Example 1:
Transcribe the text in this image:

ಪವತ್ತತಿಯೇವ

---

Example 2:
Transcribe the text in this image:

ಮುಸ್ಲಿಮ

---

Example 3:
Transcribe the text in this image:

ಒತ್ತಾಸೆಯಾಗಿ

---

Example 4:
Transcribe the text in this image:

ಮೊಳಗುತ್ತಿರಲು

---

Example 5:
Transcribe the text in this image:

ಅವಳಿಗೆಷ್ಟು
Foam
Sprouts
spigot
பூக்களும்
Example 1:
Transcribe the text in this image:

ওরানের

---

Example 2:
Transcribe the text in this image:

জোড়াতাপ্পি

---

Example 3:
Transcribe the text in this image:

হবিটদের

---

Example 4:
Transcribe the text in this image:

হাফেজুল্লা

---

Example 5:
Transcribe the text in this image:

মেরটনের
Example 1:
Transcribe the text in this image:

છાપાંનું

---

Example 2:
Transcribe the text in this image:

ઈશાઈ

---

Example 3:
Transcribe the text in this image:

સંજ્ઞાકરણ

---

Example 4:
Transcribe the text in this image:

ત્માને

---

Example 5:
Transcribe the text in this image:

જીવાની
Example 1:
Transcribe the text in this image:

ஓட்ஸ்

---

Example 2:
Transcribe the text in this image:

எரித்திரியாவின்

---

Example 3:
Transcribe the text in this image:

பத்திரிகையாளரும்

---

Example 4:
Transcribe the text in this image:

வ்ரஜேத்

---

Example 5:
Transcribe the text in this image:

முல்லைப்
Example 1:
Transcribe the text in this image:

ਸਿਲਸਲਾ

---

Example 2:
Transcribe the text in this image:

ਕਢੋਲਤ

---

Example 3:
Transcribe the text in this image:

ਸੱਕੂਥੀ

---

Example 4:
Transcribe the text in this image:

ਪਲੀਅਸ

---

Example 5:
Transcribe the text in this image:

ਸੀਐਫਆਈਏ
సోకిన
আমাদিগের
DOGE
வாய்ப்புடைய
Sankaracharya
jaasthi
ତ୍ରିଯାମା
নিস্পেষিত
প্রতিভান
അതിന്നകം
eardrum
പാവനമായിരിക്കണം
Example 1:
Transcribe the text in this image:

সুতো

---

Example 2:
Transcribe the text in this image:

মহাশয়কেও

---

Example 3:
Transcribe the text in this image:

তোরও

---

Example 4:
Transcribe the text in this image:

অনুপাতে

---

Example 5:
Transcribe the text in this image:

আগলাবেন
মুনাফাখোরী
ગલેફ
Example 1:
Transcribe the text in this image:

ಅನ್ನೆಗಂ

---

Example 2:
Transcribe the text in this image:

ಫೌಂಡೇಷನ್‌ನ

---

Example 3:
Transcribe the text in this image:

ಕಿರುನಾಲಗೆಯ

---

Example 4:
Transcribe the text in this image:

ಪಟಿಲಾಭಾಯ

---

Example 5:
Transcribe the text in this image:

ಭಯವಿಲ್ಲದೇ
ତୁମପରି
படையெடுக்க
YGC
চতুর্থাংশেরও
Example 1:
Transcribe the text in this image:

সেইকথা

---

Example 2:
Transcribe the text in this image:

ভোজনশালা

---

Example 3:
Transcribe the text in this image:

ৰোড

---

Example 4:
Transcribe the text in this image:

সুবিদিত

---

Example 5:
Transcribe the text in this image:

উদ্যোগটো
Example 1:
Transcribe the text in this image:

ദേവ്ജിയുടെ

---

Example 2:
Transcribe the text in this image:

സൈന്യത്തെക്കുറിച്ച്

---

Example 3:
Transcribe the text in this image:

#### WRITTEN EXERCISE
Copy each of the lines above exactly as it appears, keeping every character unchanged.

#### RESPONSE TO THIS EXERCISE
Example 1:
Transcribe the text in this image:

ಪವತ್ತತಿಯೇವ

---

Example 2:
Transcribe the text in this image:

ಮುಸ್ಲಿಮ

---

Example 3:
Transcribe the text in this image:

ಒತ್ತಾಸೆಯಾಗಿ

---

Example 4:
Transcribe the text in this image:

ಮೊಳಗುತ್ತಿರಲು

---

Example 5:
Transcribe the text in this image:

ಅವಳಿಗೆಷ್ಟು
Foam
Sprouts
spigot
பூக்களும்
Example 1:
Transcribe the text in this image:

ওরানের

---

Example 2:
Transcribe the text in this image:

জোড়াতাপ্পি

---

Example 3:
Transcribe the text in this image:

হবিটদের

---

Example 4:
Transcribe the text in this image:

হাফেজুল্লা

---

Example 5:
Transcribe the text in this image:

মেরটনের
Example 1:
Transcribe the text in this image:

છાપાંનું

---

Example 2:
Transcribe the text in this image:

ઈશાઈ

---

Example 3:
Transcribe the text in this image:

સંજ્ઞાકરણ

---

Example 4:
Transcribe the text in this image:

ત્માને

---

Example 5:
Transcribe the text in this image:

જીવાની
Example 1:
Transcribe the text in this image:

ஓட்ஸ்

---

Example 2:
Transcribe the text in this image:

எரித்திரியாவின்

---

Example 3:
Transcribe the text in this image:

பத்திரிகையாளரும்

---

Example 4:
Transcribe the text in this image:

வ்ரஜேத்

---

Example 5:
Transcribe the text in this image:

முல்லைப்
Example 1:
Transcribe the text in this image:

ਸਿਲਸਲਾ

---

Example 2:
Transcribe the text in this image:

ਕਢੋਲਤ

---

Example 3:
Transcribe the text in this image:

ਸੱਕੂਥੀ

---

Example 4:
Transcribe the text in this image:

ਪਲੀਅਸ

---

Example 5:
Transcribe the text in this image:

ਸੀਐਫਆਈਏ
సోకిన
আমাদিগের
DOGE
வாய்ப்புடைய
Sankaracharya
jaasthi
ତ୍ରିଯାମା
নিস্পেষিত
প্রতিভান
അതിന്നകം
eardrum
പാവനമായിരിക്കണം
Example 1:
Transcribe the text in this image:

সুতো

---

Example 2:
Transcribe the text in this image:

মহাশয়কেও

---

Example 3:
Transcribe the text in this image:

তোরও

---

Example 4:
Transcribe the text in this image:

অনুপাতে

---

Example 5:
Transcribe the text in this image:

আগলাবেন
মুনাফাখোরী
ગલેફ
Example 1:
Transcribe the text in this image:

ಅನ್ನೆಗಂ

---

Example 2:
Transcribe the text in this image:

ಫೌಂಡೇಷನ್‌ನ

---

Example 3:
Transcribe the text in this image:

ಕಿರುನಾಲಗೆಯ

---

Example 4:
Transcribe the text in this image:

ಪಟಿಲಾಭಾಯ

---

Example 5:
Transcribe the text in this image:

ಭಯವಿಲ್ಲದೇ
ତୁମପରି
படையெடுக்க
YGC
চতুর্থাংশেরও
Example 1:
Transcribe the text in this image:

সেইকথা

---

Example 2:
Transcribe the text in this image:

ভোজনশালা

---

Example 3:
Transcribe the text in this image:

ৰোড

---

Example 4:
Transcribe the text in this image:

সুবিদিত

---

Example 5:
Transcribe the text in this image:

উদ্যোগটো
Example 1:
Transcribe the text in this image:

ദേവ്ജിയുടെ

---

Example 2:
Transcribe the text in this image:

സൈന്യത്തെക്കുറിച്ച്

---

Example 3:
Transcribe the text in this image:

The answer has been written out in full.